• [Estratto]:
Come si può notare, per effetto dell’errore commesso dall’INPS, le aliquote applicate sono state superiori a quelle corrette. Il che determina l’inammissibilità del ricorso per carenza di interesse ad agire (art. 100 c.p.c.; art. 7, comma 2 CGC).

Nel caso del ricorrente D., la pensione è stata liquidata interamente con il sistema retributivo, avendo egli maturato, alla data del 31 dicembre 1995, un’anzianità contributiva di anni 18 e mesi 4.

L’anzianità contributiva alla cessazione (13 novembre 2005) è stata di complessivi anni 30 e mesi 5.

Come è noto, e come è stato sottolineato nello stesso ricorso, a partire dal 1° gennaio 1998, l’aliquota di rendimento del personale in questione è stata portata al 2% annuo (v. art. 8 d. l.vo n. 165/1997).

Per l’effetto, in relazione alla sopra definita anzianità complessiva, l’aliquota correttamente applicabile era del 47,60 (ex art. 6 l. 1543/1963 sino al 31 dicembre 1997, anzianità 21 anni) + 18,83333 (2% per i restanti anni 9 e mesi 5) = 66,43333% a fronte di quella del 66,133% applicata dall’INPS.

Tale aliquota va suddivisa nei vari periodi da considerare ai fini del calcolo della pensione.

Per il primo periodo (sino al 31 dicembre 1992), l’aliquota è determinata in 32,816% in relazione ad un’anzianità di anni 14 e mesi 11.

La relativa quota di pensione ammonta quindi a euro 28.606 (base pensionabile) x 0,32816 = 9.387,34.

La seconda quota di pensione è la sommatoria di due valori.

Il primo si ottiene con riguardo all’anzianità di servizio tra il 31 dicembre 1992 e il 31 dicembre 1997, il cui coefficiente è dato dalla differenza tra il coefficiente al 31 dicembre 1997 (0,476) e quello di cui sopra (0,32816), ovverosia 0,14784, che moltiplicato per la base pensionabile (26.869,65) dà euro 3.972,41.

Il secondo valore è calcolato applicando alla base pensionabile (26.869,65) la differenza tra il coefficiente di rendimento globale (0,66433) e quello relativo al servizio prestato sino al 31 dicembre 1997 (0,476), ovverosia 0,18833, che dà un risultato di euro 5.060,36.

La sommatoria dei due valori è pertanto di euro 9.032,77.

La pensione (al netto della voce di cui appresso) va quindi ricalcolata in euro 9.387,34 + 9.032,77 = 18.420,11 (contro 18.374,06 liquidata dall’INPS)

Per quanto riguarda poi la maggiorazione applicata dall’INPS (ai sensi dell’art. 4 d. l.vo n. 165/1997), sulla base di euro 2.738,00 trova applicazione il coefficiente di 0,66433 (in luogo di quello applicato dall’INPS di 0,66133), da cui si ottiene euro 1.818,94 (contro 1.810,72 calcolato dall’INPS).

L’importo corretto della pensione spettante al D. è quindi di euro 18.420,11 + 1.818,94 = 20.239,05 (a fronte di quella liquidata dall’INPS di euro 20.184,78).

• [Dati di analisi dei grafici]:
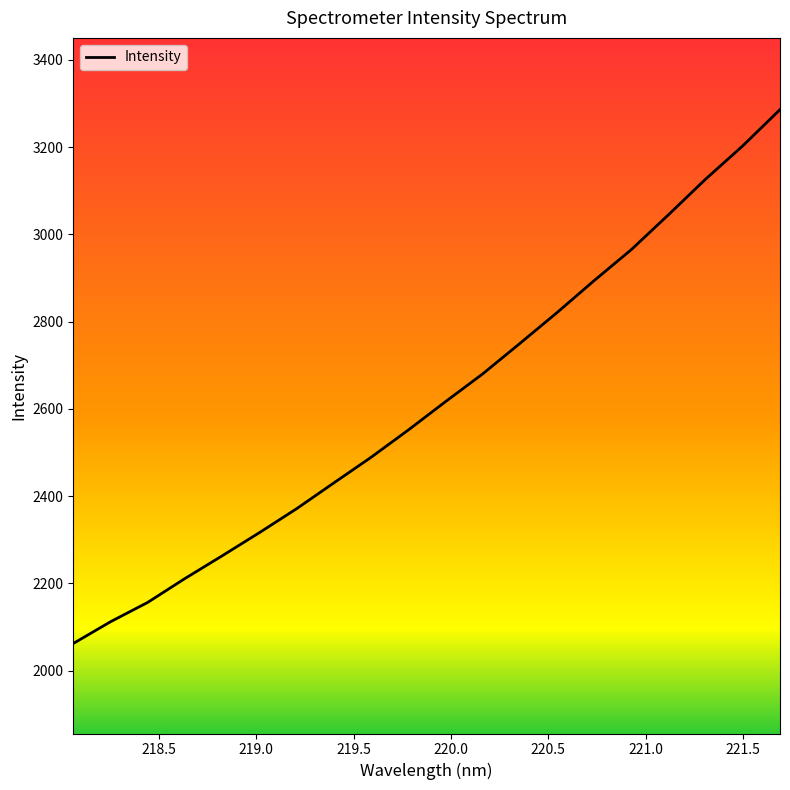

What is the smallest value displayed?

2062.5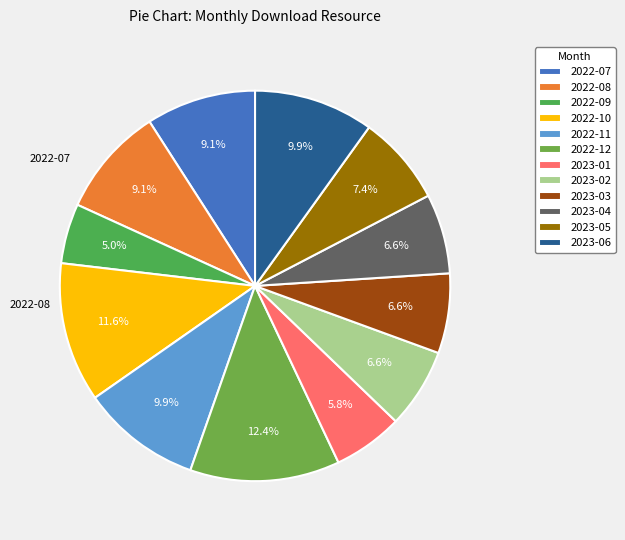

What percentage is the 2022-11 slice, to the nearest percent?

10%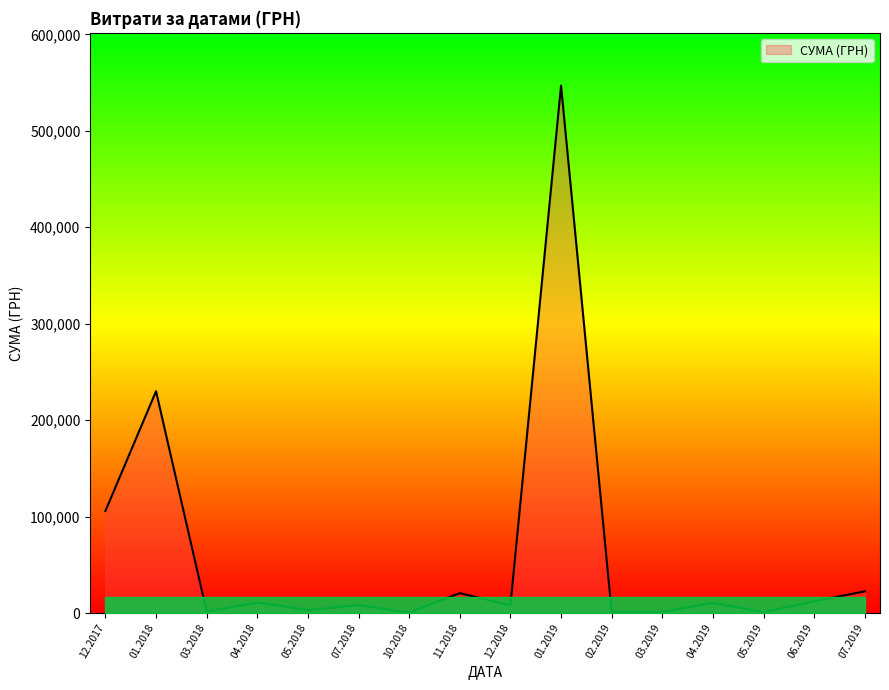

The value at 11.2018 is 20625.0. True or false?

True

• [Scopo del compito]:
Cita dal testo sul ricalcolo della pensione la parte che comincia con le parole contenenti "Il primo si" e si chiude con "di euro 9.032,77.".

• [Risposta al compito]:
Il primo si ottiene con riguardo all’anzianità di servizio tra il 31 dicembre 1992 e il 31 dicembre 1997, il cui coefficiente è dato dalla differenza tra il coefficiente al 31 dicembre 1997 (0,476) e quello di cui sopra (0,32816), ovverosia 0,14784, che moltiplicato per la base pensionabile (26.869,65) dà euro 3.972,41.

Il secondo valore è calcolato applicando alla base pensionabile (26.869,65) la differenza tra il coefficiente di rendimento globale (0,66433) e quello relativo al servizio prestato sino al 31 dicembre 1997 (0,476), ovverosia 0,18833, che dà un risultato di euro 5.060,36.

La sommatoria dei due valori è pertanto di euro 9.032,77.